Feroce e benevolo nitrisce raffiche sul colle,
scale frigie avviluppate su cinque note circolari.
capricci lasciati sfuggire da un custode fedele alla Dea Madre.
Neanche un dio, il conducente del carro, eppur più che uomo,
meno di un destriero ultraterreno
che è eterno servitore dal nome mutevole:
Coltrane nel tempo diviene aggettivo,
oggi è verbo Santana, domani tornerà Abraxas,
infinitamente di cinque note innestate su un modo
che prende titolo da quel popolo anatolico.
Aliti divini percorrono i valli di triskele,
secolari flussi di aria che attraversano
anfratti, fessure, anguste strettoie,
In attesa che i pelasgi riemergano
ad esporci i misteri di questi suoni
di cui solo possiamo essere custodi.
Conducenti di un carro non pienamente governabile,
disgraziati come Eolo, caduchi eppure con la speme
nel cuore, di riuscire a valicare i 365 cieli
che ci separano dall’Altissimo Eone.
Solo un carro, trainato da alchemici cavalli,
dono olimpico agli ingrati isolani di questo sistema planetario.

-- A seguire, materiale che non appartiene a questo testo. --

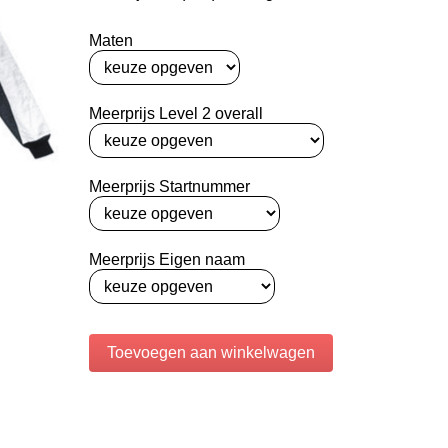
Maten
Meerprijs Level 2 overall
Meerprijs Startnummer
Meerprijs Eigen naam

Urleremo ai corsieri per farli rallentare,
nel momento della paura, al primo cielo.
Ma non conoscendo i nomi che dalla vetta furon assegnati,
ci affideremo al ricordo di un antico genitore di incestuosi figli.
Ricordo sbiadito in secoli d’infausti rumori
e ancor peggiori azioni. Urleremo finalmente un nome
e così, forse, tornerà l’unico Padre Ingenerato,
che ancora si cela sotto spoglie equine.
Riascolteremo il vento, domani tornerà Abraxas,
infinitamente di cinque note innestate su un modo
che prende titolo da quel popolo anatolico.